Bulls Cross is one part of a SSSI comprising Bulls Cross, Juniper Hill and the Frith, located within the Cotswold AONB. The woodland makeup, is dominated by ash, includes yew and a shrub layer of hazel and hawthorn. The ground flora is dominated by bramble and dog’s mercury. A secondary woodland to the north includes silver birch. The site is a tiny (3 hectare) common consisting of 4 triangles of limestone grassland/secondary woodland intersected by 3 minor roads and bordered by a busy B road on its eastern edge
Bulls Cross is perhaps one of the best known commons in the whole of the Cotswolds thanks to Laurie Lee’s descriptions of it his much-loved book, Cider with Rosie. Lee depicts Bulls Cross as a ‘no-man’s crossing… a ‘ragged wildness of wind-bent turves [where] travellers would meet in suspicion, or lie in wait to do violence on each other, to rob or rape or murder.’ [so no change there] Lee states that a hangman’s gibbet once hung here. To this day Bulls Cross is a very busy crossroads and this goes back many hundreds of years to the days when it formed an important intersection of the routes linking Painswick and the older parts of Stroud to one of the main saltways between Berkeley and Birdlip.
Until sometime around the middle of the last century it was a bare, open patch of grassland that would have been visible from much of the surrounding Painswick Valley. Laurie Lee himself describes it as ‘a curious tundra, a sort of island of nothing set high above the crowded valleys… a baldness among the woods’. The grass used to be kept short by commoners cattle, then the 1960s the crash in rabbit populations removed the natural grazers that in many cases had continued the grazing in place of the commoners’ livestock
In 2013 cattle were returned to Bulls Cross after more than half a century of absence, the ban on permanent fencing on the common entailing the annual erection and removal of 800M of fencing to each of 3 paddocks.

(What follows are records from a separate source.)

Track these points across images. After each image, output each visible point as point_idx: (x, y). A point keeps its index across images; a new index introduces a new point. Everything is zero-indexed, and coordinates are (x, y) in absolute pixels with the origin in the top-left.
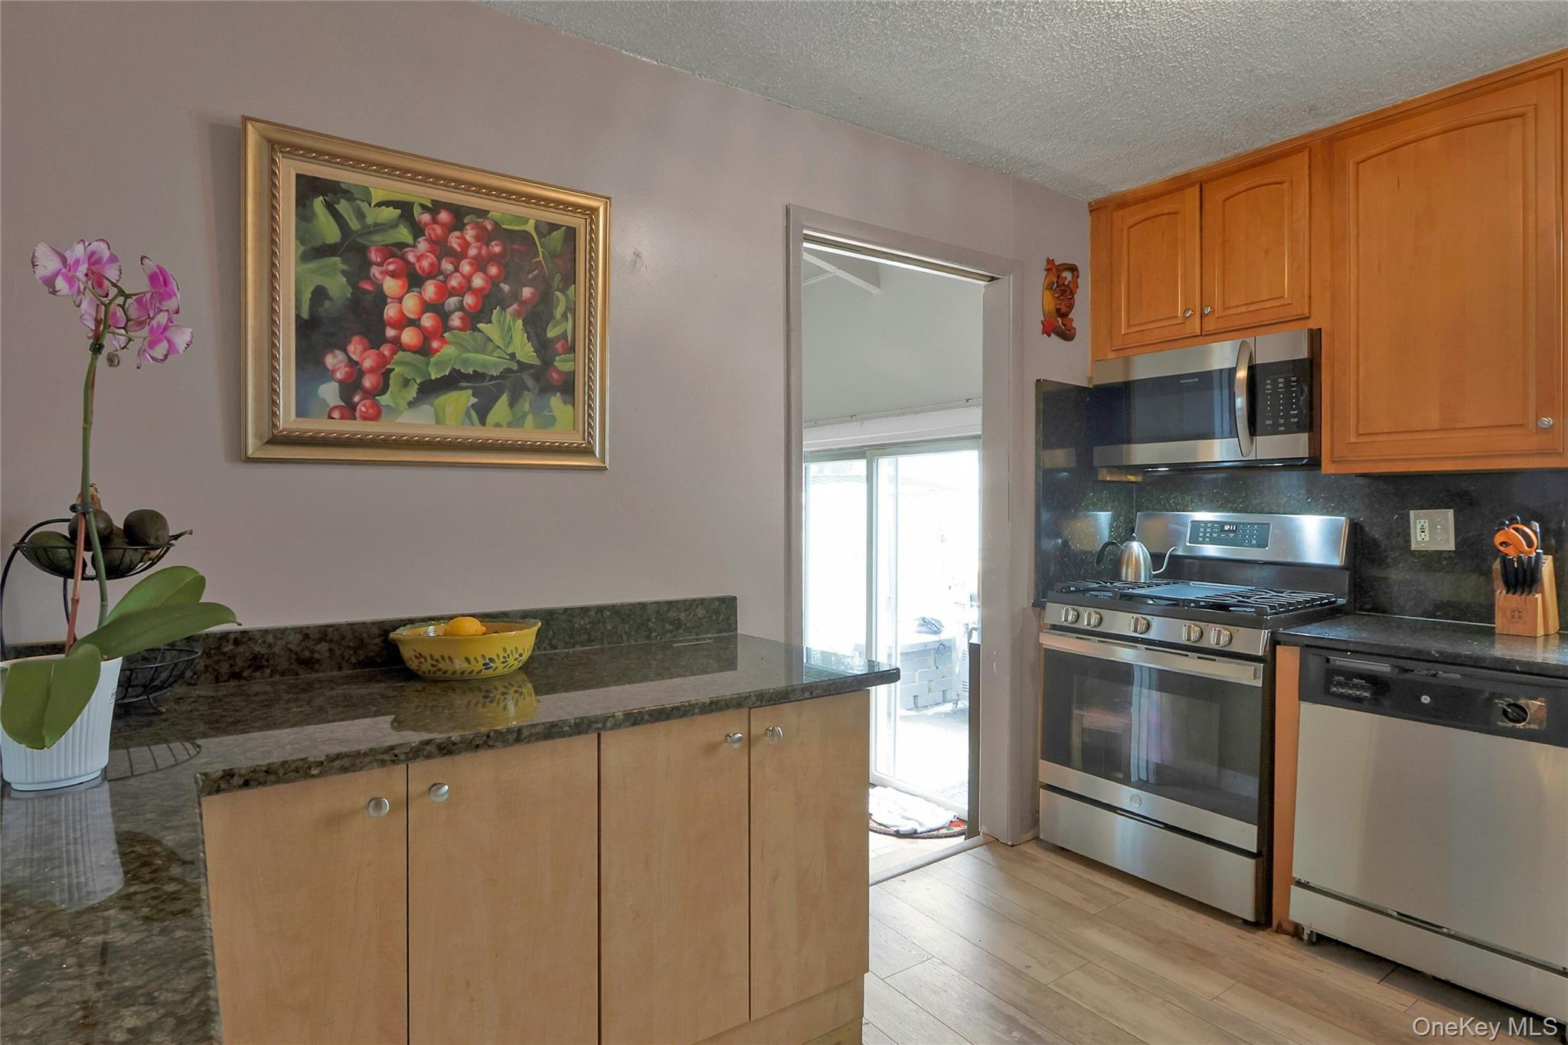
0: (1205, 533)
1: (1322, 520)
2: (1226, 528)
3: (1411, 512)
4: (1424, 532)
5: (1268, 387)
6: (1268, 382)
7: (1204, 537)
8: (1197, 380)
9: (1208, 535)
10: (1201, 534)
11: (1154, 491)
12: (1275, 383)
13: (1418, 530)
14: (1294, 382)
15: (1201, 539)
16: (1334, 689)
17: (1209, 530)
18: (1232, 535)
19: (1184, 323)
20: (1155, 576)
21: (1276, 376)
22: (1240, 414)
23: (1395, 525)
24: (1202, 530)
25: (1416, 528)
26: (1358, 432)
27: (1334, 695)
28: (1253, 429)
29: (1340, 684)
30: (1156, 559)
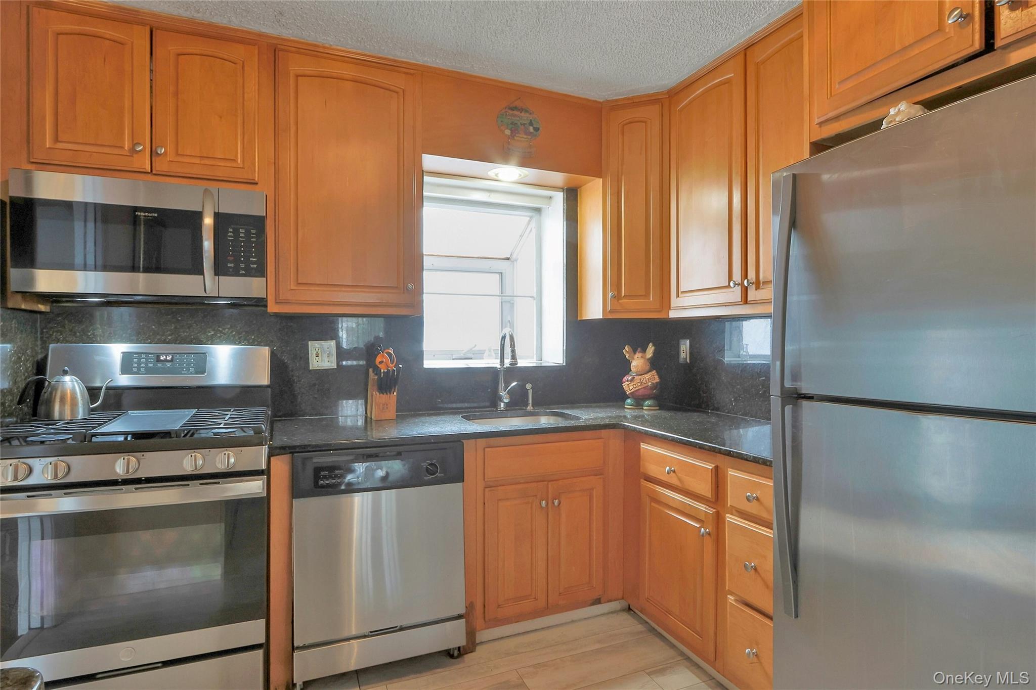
0: (139, 363)
1: (234, 348)
2: (162, 358)
3: (309, 342)
4: (318, 356)
5: (230, 234)
6: (231, 230)
7: (139, 368)
8: (156, 215)
9: (143, 365)
10: (135, 365)
11: (66, 322)
12: (236, 232)
13: (314, 355)
14: (253, 234)
15: (135, 370)
16: (322, 482)
17: (143, 360)
18: (169, 364)
19: (132, 156)
20: (93, 410)
21: (238, 226)
22: (207, 255)
23: (298, 352)
24: (135, 360)
25: (312, 354)
26: (297, 280)
27: (322, 487)
28: (219, 270)
29: (325, 477)
30: (93, 393)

The Duke of Burgundy butterflies still breed here in good numbers in the spring, glow worms and slow worms can still be found across the site, kestrels hunt overhead and hundreds of orchids including lesser butterfly, pyramidal, common spotted, twayblade and white helleborine can be found thriving beneath the rampant bracken and willowherb.
GVCV task on a cold and wet day was to cut out the ash sapling which had escaped the previous cull, allowing the warden to apply herbicide to the cut stems to kill the roots. Of course Ash Die Back, evident over most of the site, will eventually negate the need for all this
In the afternoon we were able to tackle the dense clumps of bramble to reduce their coverage of the site – a much more satisfying task, allowing us to look back and see our normal end-of-task vista of NOTHINGNESS.